In brief, my health situation: I have chronic pain from arthritis and fibromyalgia. I use a cane and sometimes a walker. I've had 6 major surgeries since 2003 they were all female and hernia surgeries. I had a complete heart check last year....all looks fine, and I am not diabetic. No other health problems right now.....just the Meniere's Disease, arthritis, fibromyalgia and irritable bowel syndrome. I am VERY concerned about head trauma. I have had 3 concussions within 5 years from hitting my head hard on cement. I have had at least 8 falls within the past 5 years. Some of these have been on hardwood and laminate floors. I fell one week ago......I landed face first on hard cement and almost broke my nose. That was my worst fall yet. My husband has been a wonderful supporter for me, and he thinks I am worrying too much about damaging a cochlear implant, but I seriously have my doubts that a CI can hold up to my falls. Of course, all of this, and any other concerns will be brought up in that visit for the final evaluation. I am not sure what to expect.

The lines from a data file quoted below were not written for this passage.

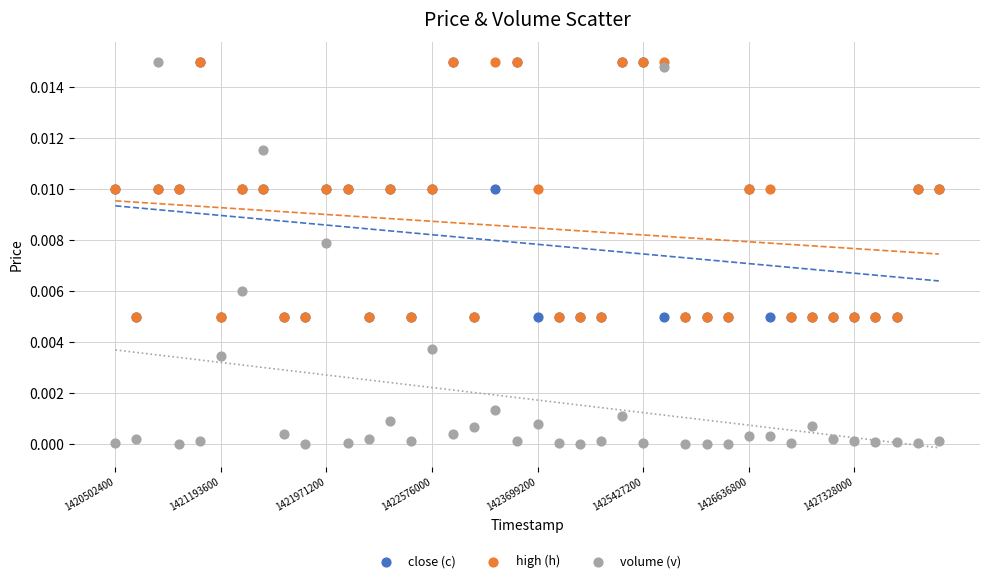

Which series has the widest spread of Y values?

volume (v)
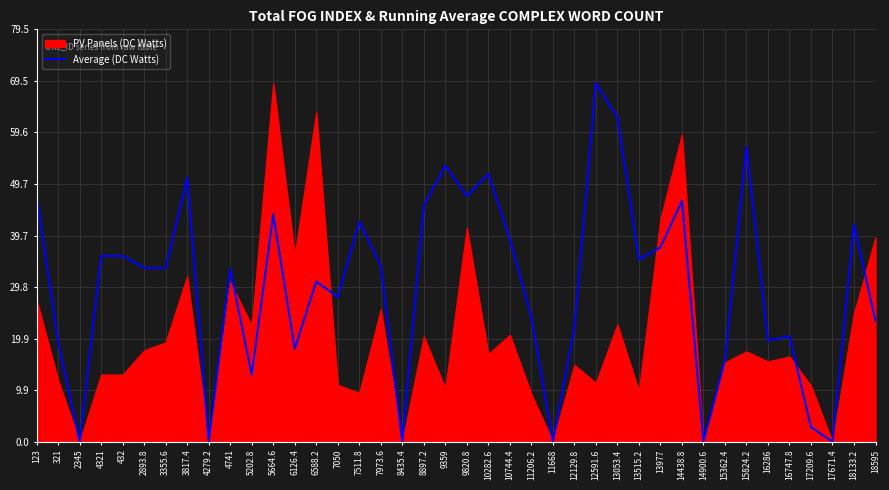

Reading left to right, extract all data points from this chart.

123=47.3	321=19.2	2345=0.0	4321=35.8	432=35.8	2893.8=33.5	3355.6=33.5	3817.4=50.9	4279.2=0.0	4741=33.2	5202.8=12.9	5664.6=43.8	6126.4=17.9	6588.2=30.9	7050=27.9	7511.8=42.4	7973.6=33.9	8435.4=0.0	8897.2=45.5	9359=53.2	9820.8=47.3	10282.6=51.6	10744.4=39.0	11206.2=24.1	11668=0.0	12129.8=21.9	12591.6=69.1	13053.4=62.5	13515.2=35.1	13977=37.5	14438.8=46.4	14900.6=0.0	15362.4=15.7	15824.2=56.8	16286=19.5	16747.8=20.3	17209.6=2.8	17671.4=0.0	18133.2=41.8	18595=23.3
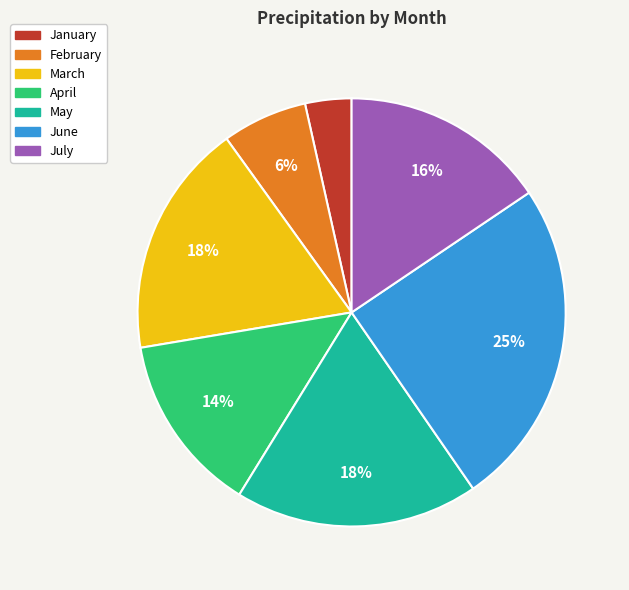

Does January account for over 50% of the chart?

No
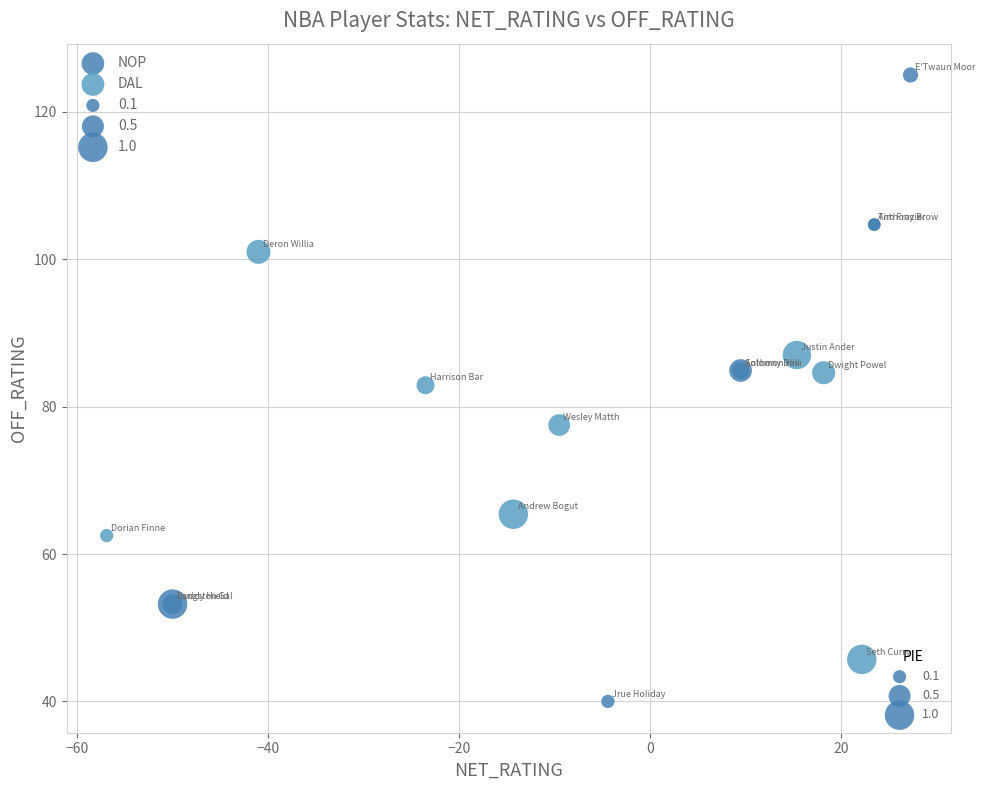

Which series has the widest spread of Y values?

NOP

I am asking.......would you get a CI if you were in my situation? My husband is a risk taker, he mountain bikes all the time and has had numerous falls, along with punctured lungs, but he merrily goes on ahead. I am not a risk taker. Any thoughts would be sincerely appreciated, and I thank you in advance.
 
#19
I just responded to a post about my situation. Had a traumatic brain injury 4 years ago, which was a life-or-death situation, and involved removing one side of my skull to relieve pressure on the brain. I did not have to have CI replaced
 
#20
Thank you all for your kindness and your notes to me - I do appreciate them! I have read all the links given to me! I have been busy with family this week and have not turned the computer on in a few days, so I am slow in responding.....

I am getting the cochlear implant. My husband called Blue Cross on Friday, the surgery has been submitted, it is in pending stage. We are to allow 15 calendar days for approval. After that.....pre-op appointment and the surgery. I will be getting the Cochlear Nucleus 7. On Friday 13th, when my husband and I went to talk to the surgeon and the audiologist, a peace came over me, I knew then that I really wanted the CI, and I've had that peace since then. As for the falls, both told me not to worry about damaging the CI, I was at greater risk of breaking a bone. They also told me that quite possibly my balance will improve when I can hear again. I have found some great exercises on the internet for balance, and I am doing those in preparation of the CI, and I am noticing a difference in my stability. My husband has installed grab bars for me outside, and has built me easier places to get in and out of the house. And I purchased a quad cane (4 prong) to use instead of a single cane when needed. I also have a walker to use outside. We are doing everything we can think of to prevent me from falling.

The desire to investigate a CI began about last September for me. So I went to my audiologist in November, and got my first appointment with the surgeon this year, in early January. I've done much research on CI's. It has been an up and down emotional time for me. A time of a lot of anxiety.
But at my last appointment with the surgeon on Friday 13th, I finally realized 100% that I really wanted the CI and was willing to take the risks that go along with the surgery.

I will let you all know the surgery date soon! Thank you, again, for the help and support.